The company’s CEO Björn Gubels claims that the block stores CO2 and can help promote a circular economy.
“There are all kinds of stacking blocks on the market, and they all look very similar, however, Masterblock is different from other stacking blocks. We return to the days when stacking blocks were child’s play. In fact, that’s the principle we Apply in the real world,” Masterblock says on its website, hinting at the unique nature of the product.
The company has ambitious plans to rapidly expand production of construction materials in the coming years. The new production process will be presented to the Flemish minister Zuhl Demir in December.

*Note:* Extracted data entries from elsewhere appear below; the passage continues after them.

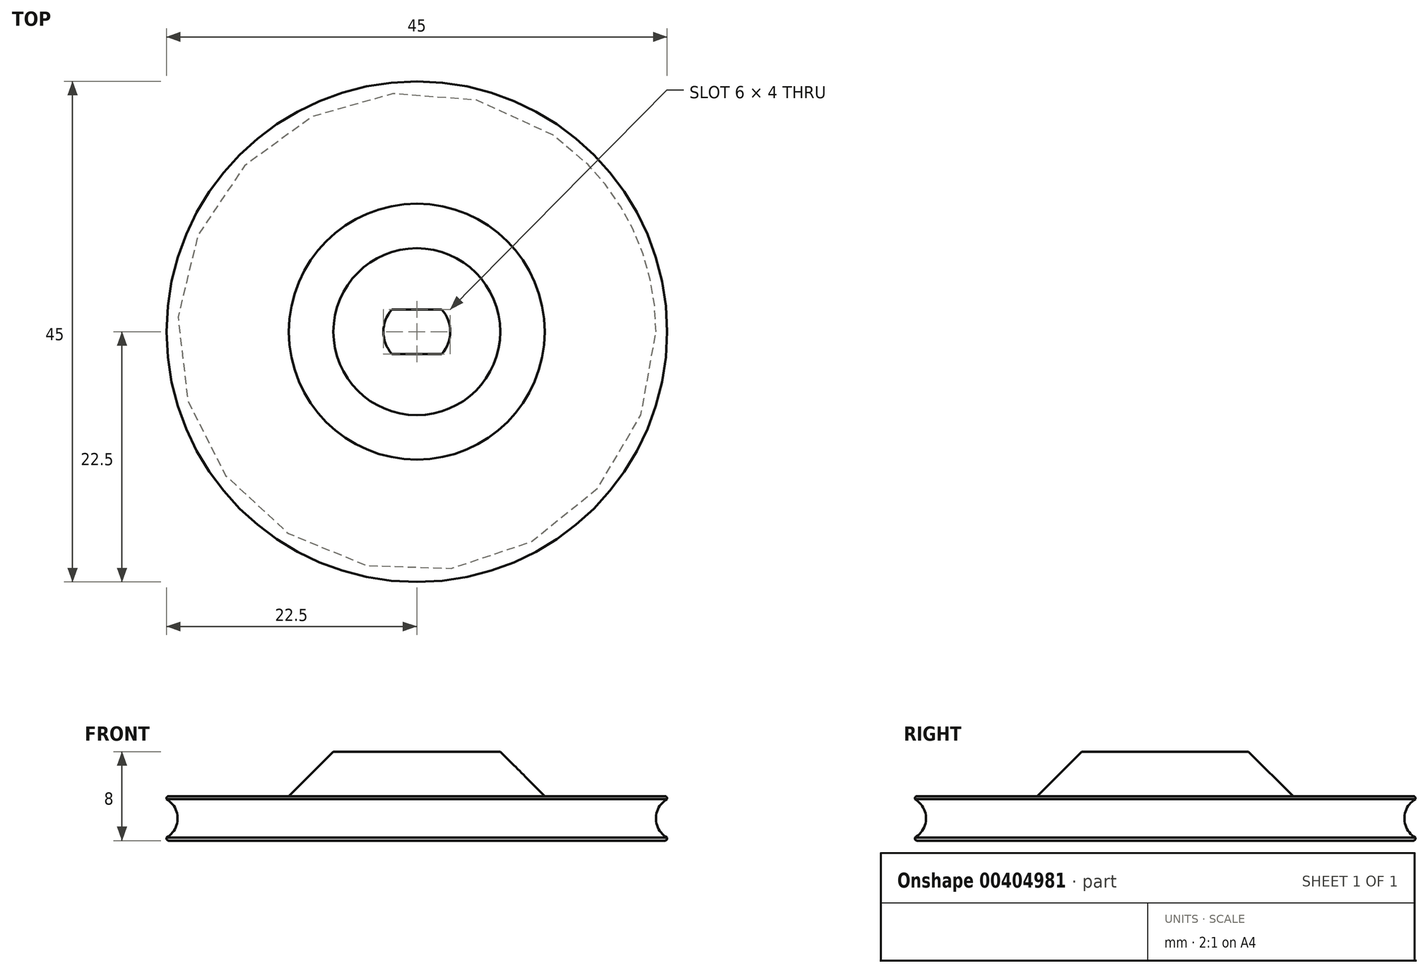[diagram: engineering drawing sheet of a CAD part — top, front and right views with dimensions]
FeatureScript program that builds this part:
annotation { "Feature Type Name" : "Feature", "Feature Type Description" : "" }
export const myFeature = defineFeature(function(context is Context, id is Id, definition is map)
    precondition{}
    {
        {
            var Q0;
            Q0=qCreatedBy(makeId("Top.planeOp"),FACE);
            var sketch = newSketch(context, id + "F0", { "sketchPlane" : qUnion([Q0])});
            skCircle(sketch, "E0", {"center": v(0, 0) * mm, "radius": 22.5 * mm});
            skCircle(sketch, "E1", {"center": v(0, 0) * mm, "radius": 3 * mm});
            skLineSegment(sketch, "E2", {"start": v(-2.24, -2) * mm, "end": v(2.24, -2) * mm});
            skLineSegment(sketch, "E3", {"start": v(-2.24, 2) * mm, "end": v(2.24, 2) * mm});
            skSolve(sketch);
        }
        {
            var Q0;
            Q0=makeQuery(id+"F0.imprint","IMPRINT",FACE,{"disambiguationData":[TD([[makeQuery(id+"F0.imprint","IMPRINT",EDGE,{"derivedFrom":sQuery(id+"F0.wireOp",EDGE,"E0")}),1.0]])]});
            var Q1;
            {var subQ0=sQuery(id+"F0.wireOp",EDGE,"E2");Q1=makeQuery(id+"F0.imprint","IMPRINT",FACE,{"disambiguationData":[TD([[makeQuery(id+"F0.imprint","IMPRINT",EDGE,{"derivedFrom":subQ0}),-1.0]])]});}
            var Q2;
            {var subQ0=sQuery(id+"F0.wireOp",EDGE,"E3");Q2=makeQuery(id+"F0.imprint","IMPRINT",FACE,{"disambiguationData":[TD([[makeQuery(id+"F0.imprint","IMPRINT",EDGE,{"derivedFrom":subQ0}),1.0]])]});}
            extrude(context, id + "F1", {"entities" : qUnion([Q0, Q1, Q2]), "depth" : 4 * mm});
        }
        {
            var Q0;
            Q0=qCreatedBy(makeId("Front.planeOp"),FACE);
            var sketch = newSketch(context, id + "F2", { "sketchPlane" : qUnion([Q0])});
            skLineSegment(sketch, "E4", {"start": v(0, 0) * mm, "end": v(0, 2) * mm});
            skLineSegment(sketch, "E5", {"start": v(0, 2) * mm, "end": v(-23.5, 2) * mm, "construction": true});
            skCircle(sketch, "E6", {"center": v(-23.5, 2) * mm, "radius": 2 * mm});
            skSolve(sketch);
        }
        {
            var Q0;
            Q0=makeQuery(id+"F2.imprint","IMPRINT",FACE,{"disambiguationData":[TD([[makeQuery(id+"F2.imprint","IMPRINT",EDGE,{"derivedFrom":sQuery(id+"F2.wireOp",EDGE,"E6")}),1.0]])]});
            var Q1;
            Q1=makeQuery(id+"F1.opExtrude","CAP_EDGE",EDGE,{"disambiguationData":[OSD([sQuery(id+"F0.wireOp",EDGE,"E0")])],"isStart":false});
            revolve(context, id + "F3", {"operationType" : NewBodyOperationType.REMOVE, "entities" : qUnion([Q0]), "axis" : qUnion([Q1]), "revolveType" : RevolveType.FULL, "oppositeDirection" : true});
        }
        {
            var Q0;
            Q0=makeQuery(id+"F1.opExtrude","CAP_EDGE",EDGE,{"disambiguationData":[OSD([sQuery(id+"F0.wireOp",EDGE,"E0")])],"isStart":false});
            var Q1;
            Q1=makeQuery(id+"F1.opExtrude","CAP_EDGE",EDGE,{"disambiguationData":[OSD([sQuery(id+"F0.wireOp",EDGE,"E0")])],"isStart":true});
            fillet(context, id + "F4", {"entities" : qUnion([Q0, Q1]), "radius" : .2 * mm, "tangentPropagation" : true, "allowEdgeOverflow" : false});
        }
        {
            var Q0;
            Q0=makeQuery(id+"F1.opExtrude","CAP_FACE",FACE,{"disambiguationData":[OSD([sQuery(id+"F0.wireOp",EDGE,"E0"),sQuery(id+"F0.wireOp",EDGE,"E1"),sQuery(id+"F0.wireOp",EDGE,"E2"),sQuery(id+"F0.wireOp",EDGE,"E3")])],"isStart":false});
            var sketch = newSketch(context, id + "F5", { "sketchPlane" : qUnion([Q0])});
            skCircle(sketch, "E7", {"center": v(0, 0) * mm, "radius": 12.5 * mm});
            skSolve(sketch);
        }
        {
            var Q0;
            Q0=makeQuery(id+"F5.imprint","IMPRINT",FACE,{"disambiguationData":[TD([[makeQuery(id+"F5.imprint","IMPRINT",EDGE,{"derivedFrom":sQuery(id+"F5.wireOp",EDGE,"E7")}),1.0]])]});
            extrude(context, id + "F6", {"entities" : qUnion([Q0]), "operationType" : NewBodyOperationType.ADD, "depth" : 4 * mm});
        }
        {
            var Q0;
            Q0=makeQuery(id+"F6.opExtrude","CAP_EDGE",EDGE,{"disambiguationData":[OSD([sQuery(id+"F5.wireOp",EDGE,"E7")])],"isStart":false});
            chamfer(context, id + "F7", {"entities" : qUnion([Q0]), "width" : 5 * mm, "tangentPropagation" : true});
        }
    });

The technology for the masterblock has been developed by Genk-based recycling company Orbix, which has been processing steel slag from stainless steel producer Epram since 1996.
research and development
It all started in 2004, when Dirk van Mechelen, research and development manager at Orbix, discovered that steel slag residue was hardening after being exposed to CO2. Working with researchers from the Flemish Institute for Technological Research (VITO), the technology was further developed in 2011, resulting in the “crabstone” process.
“Carbstone has many advantages,” said Serge Selis, CEO of Orbix. Brussels Times,
“Thanks to CarbStone, we convert metal slag into a high-quality circular product and, since CO2 is used as a binder, we avoid using cement, which accounts for 10% of global CO2 emissions. “
Better yet, MasterBlock blocks have the same properties as conventional blocks making the technology increasingly popular with those seeking to reduce their CO2 emissions. Furthermore, by using CO2 as a binder, construction companies are no longer dependent on cement prices.